Reproduce the records below word for word, from their start through the line containing "left knee: (1133, 1014, 1)", including that line. Leave the pictures out.

▶ Data for this task:
------

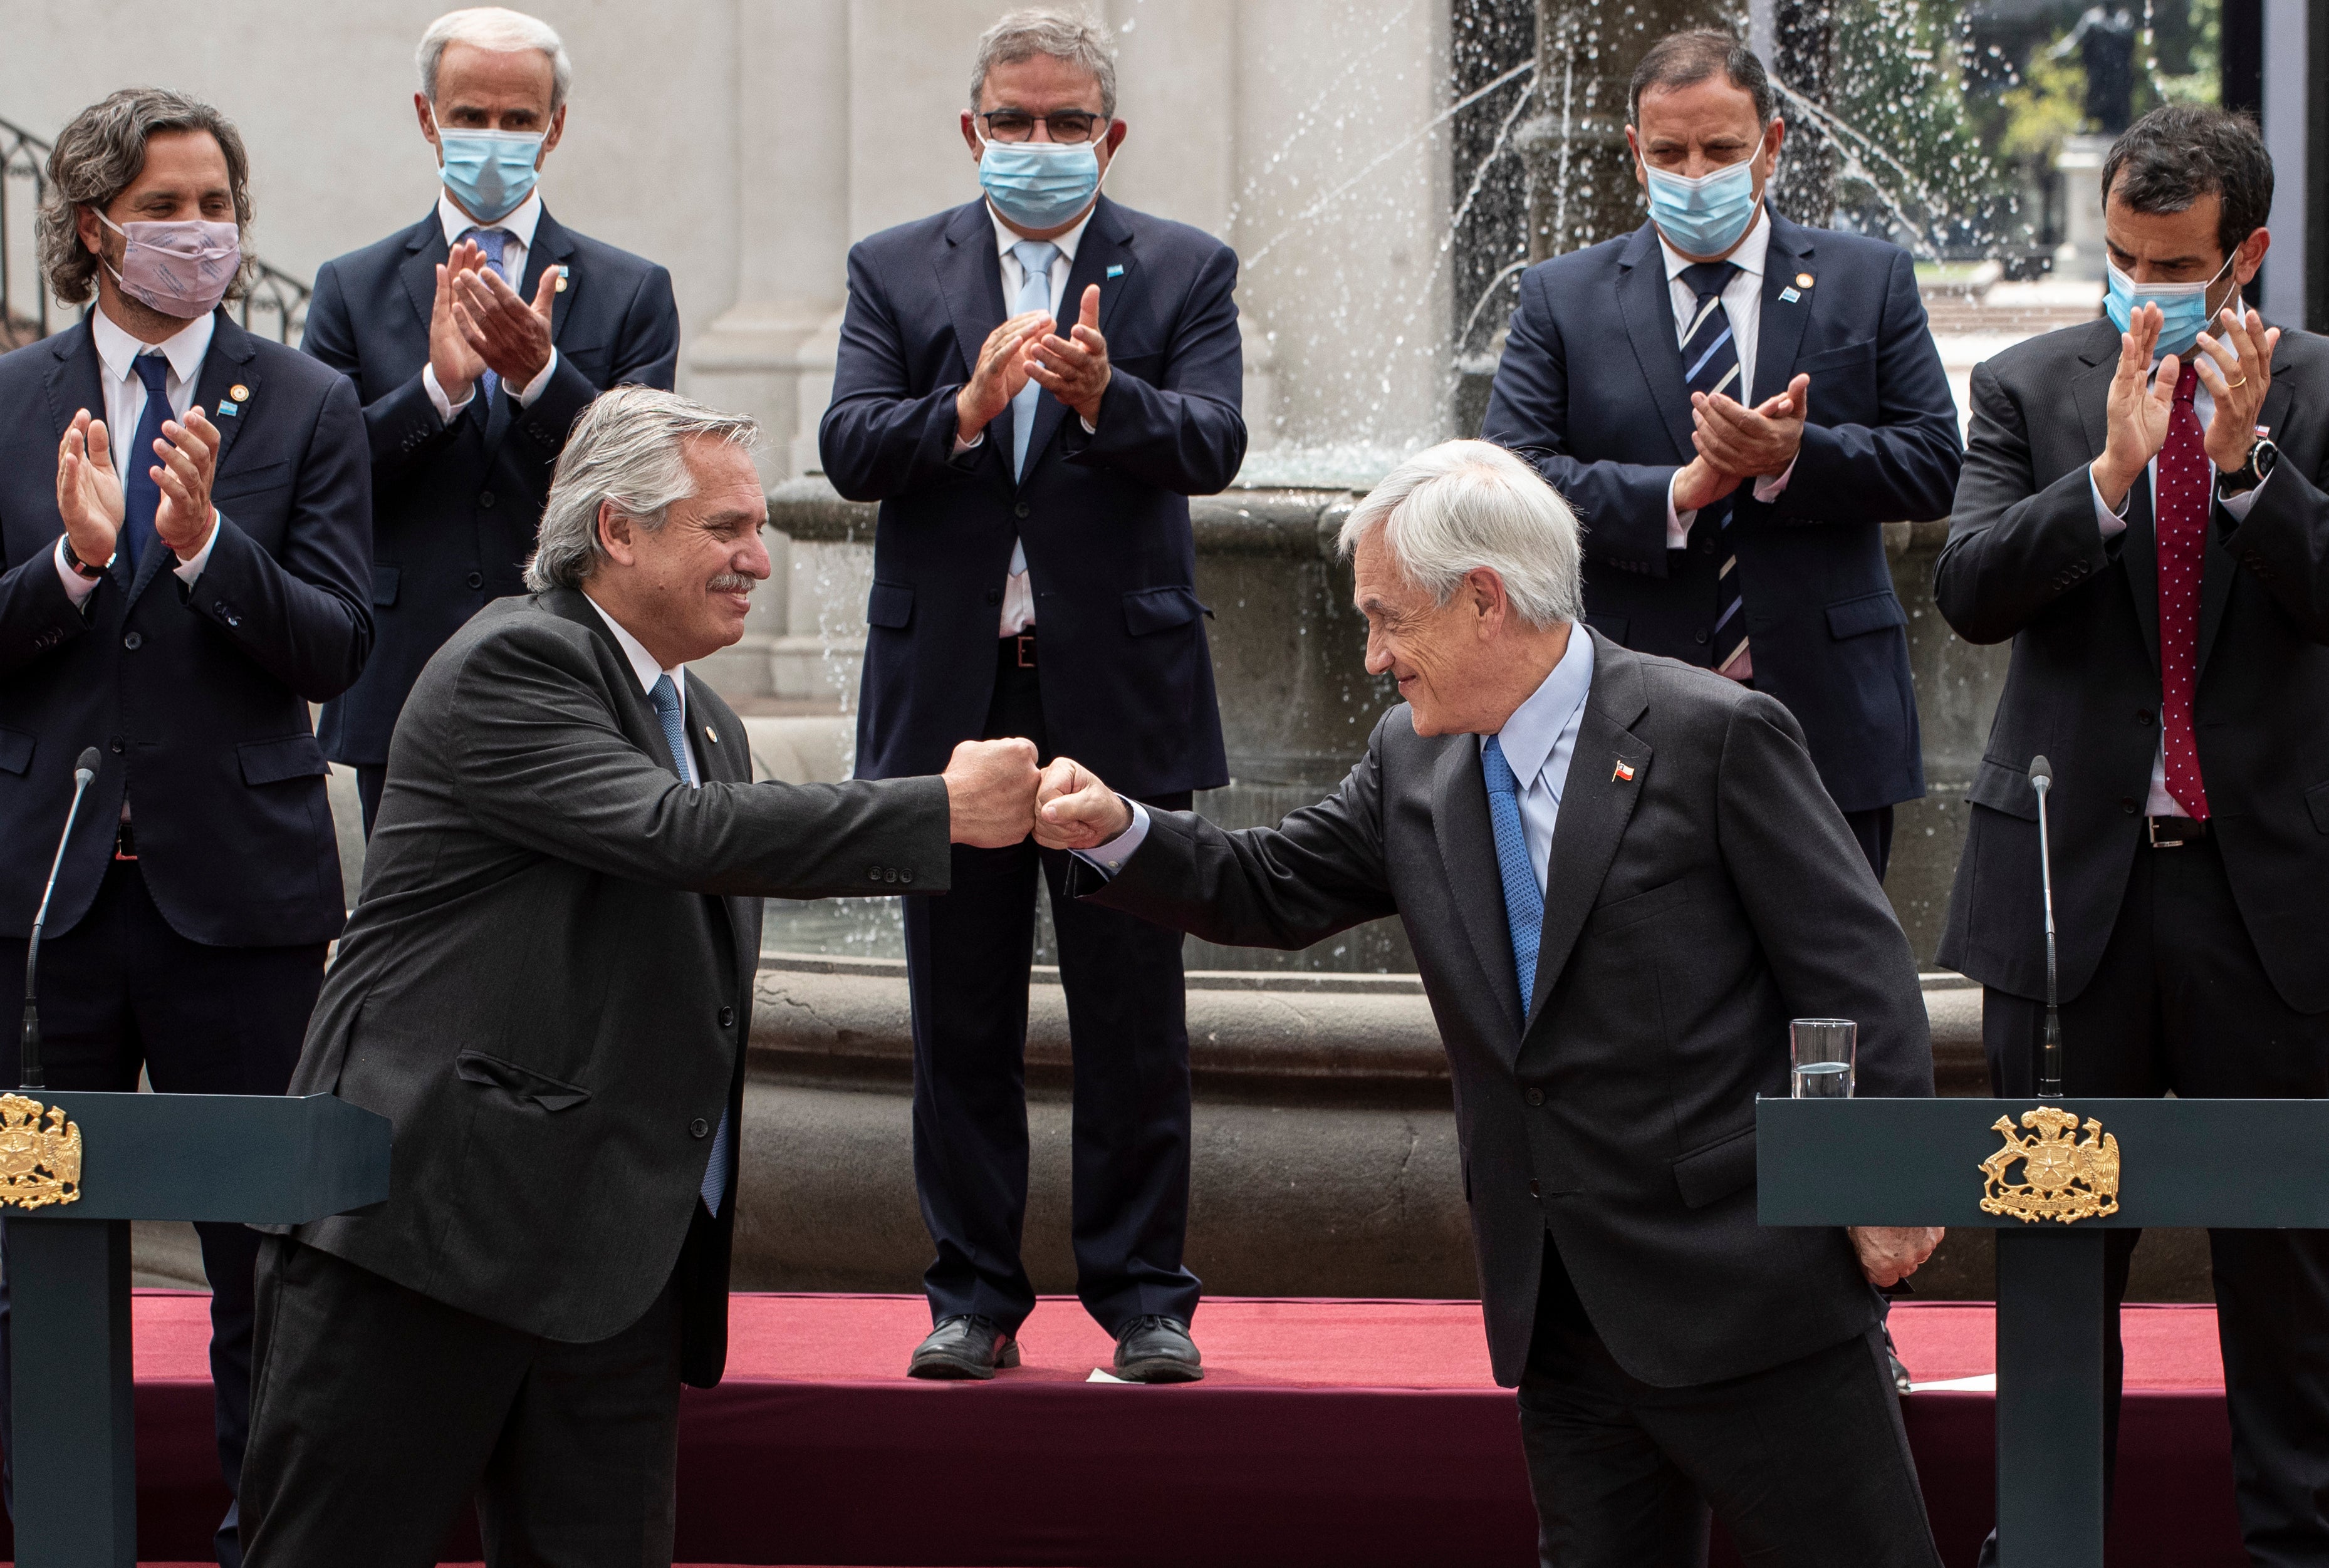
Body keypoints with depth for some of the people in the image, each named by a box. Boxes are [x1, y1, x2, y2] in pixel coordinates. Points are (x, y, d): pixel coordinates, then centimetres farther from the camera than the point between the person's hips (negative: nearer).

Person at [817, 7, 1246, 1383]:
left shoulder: (1182, 272, 5)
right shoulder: (897, 272, 8)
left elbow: (1213, 444, -10)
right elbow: (848, 448, -5)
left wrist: (1104, 394, -30)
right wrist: (965, 408, -24)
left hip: (1119, 693, -1)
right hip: (949, 691, 2)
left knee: (1133, 1014, 1)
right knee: (962, 1018, 6)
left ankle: (1145, 1296, 8)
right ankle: (975, 1298, 14)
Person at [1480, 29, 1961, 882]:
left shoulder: (1869, 282, 8)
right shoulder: (1562, 299, 6)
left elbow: (1934, 465, 2)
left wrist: (1795, 458, -16)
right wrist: (1679, 493, -17)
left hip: (1823, 717, 1)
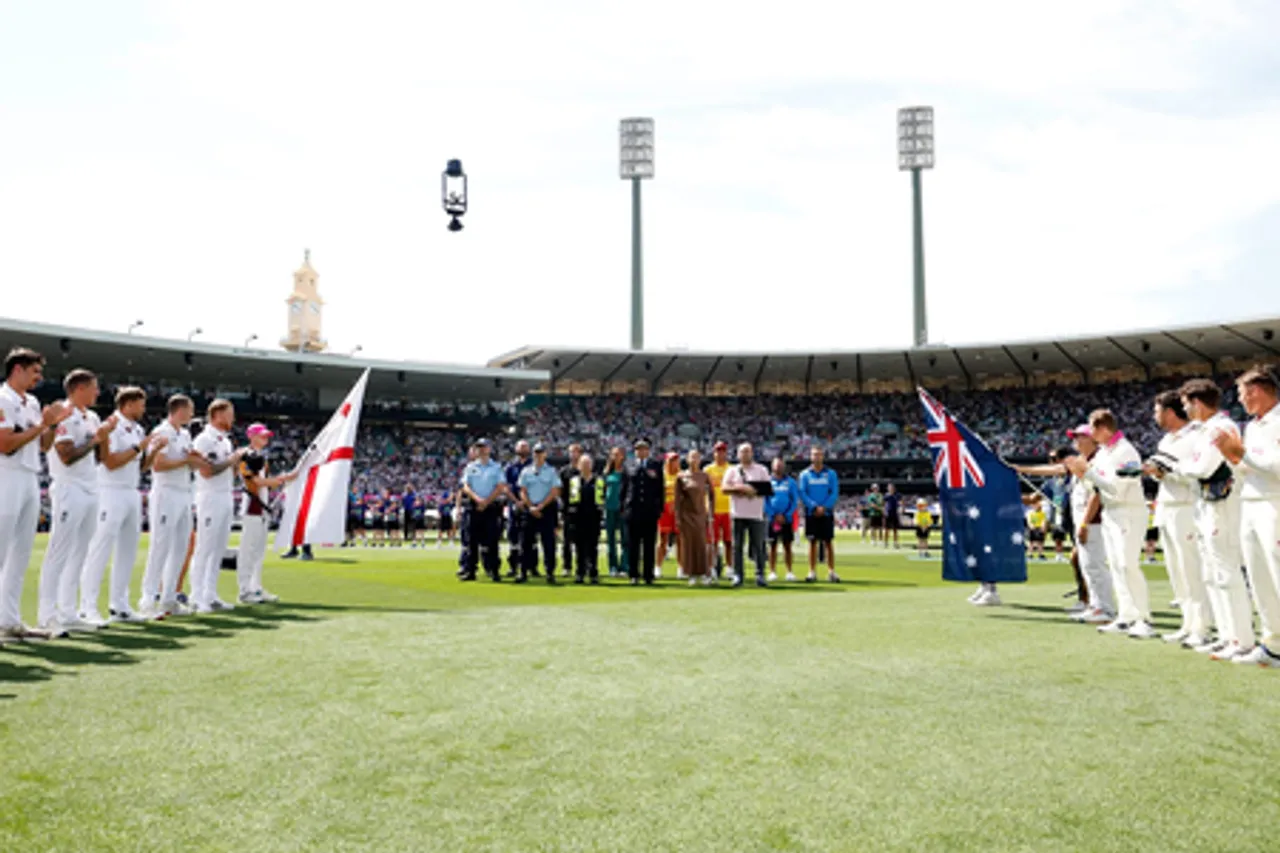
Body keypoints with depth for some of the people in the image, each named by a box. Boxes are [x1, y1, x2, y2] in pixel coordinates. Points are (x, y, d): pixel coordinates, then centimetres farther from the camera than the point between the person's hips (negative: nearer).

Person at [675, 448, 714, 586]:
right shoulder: (681, 477, 0)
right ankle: (693, 575, 7)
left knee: (703, 544, -2)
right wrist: (677, 517, -4)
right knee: (689, 544, 1)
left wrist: (711, 513, 0)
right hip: (686, 514, 0)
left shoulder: (705, 476, 2)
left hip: (701, 514, 0)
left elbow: (711, 495, 6)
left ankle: (706, 574, 4)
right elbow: (677, 498, 1)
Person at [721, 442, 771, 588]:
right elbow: (725, 488, 0)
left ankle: (760, 575, 0)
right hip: (738, 514, 1)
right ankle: (738, 575, 5)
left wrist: (754, 491, -13)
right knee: (737, 546, 1)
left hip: (756, 514, -1)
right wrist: (740, 488, -14)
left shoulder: (761, 470, 12)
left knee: (758, 546, -4)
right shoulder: (732, 470, 13)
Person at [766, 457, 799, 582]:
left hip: (787, 519, 0)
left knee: (787, 546, 3)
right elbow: (764, 501, 1)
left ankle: (790, 572, 7)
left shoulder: (791, 482, 4)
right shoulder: (768, 481, 4)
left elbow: (795, 501, 1)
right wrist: (774, 516, -9)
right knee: (772, 546, 3)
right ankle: (772, 572, 8)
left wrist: (786, 516, -9)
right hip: (772, 519, 0)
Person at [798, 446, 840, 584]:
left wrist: (824, 507, -14)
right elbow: (802, 494, -2)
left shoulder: (831, 474, 4)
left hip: (826, 513, 0)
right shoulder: (805, 474, 4)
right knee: (813, 542, 3)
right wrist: (814, 507, -14)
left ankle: (831, 572, 5)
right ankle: (812, 572, 7)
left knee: (829, 542, 0)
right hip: (811, 513, 0)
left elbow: (834, 493, -1)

------

▶ Response to this exercise:
Body keypoints with depth for some of the people in the image, each named by a box. Boxes are [x1, y1, x2, y2] in pixel coordinates. Points are (x, y, d): pixel coordinates, then centimetres farther from the camera than the point between the person's hips (negative: nearer).

Person at [817, 7, 1246, 1383]:
left shoulder: (1182, 272, 5)
right shoulder: (897, 272, 8)
left elbow: (1213, 444, -10)
right elbow: (848, 448, -5)
left wrist: (1104, 394, -30)
right wrist: (965, 408, -24)
left hip: (1119, 693, -1)
right hip: (949, 691, 2)
left knee: (1133, 1014, 1)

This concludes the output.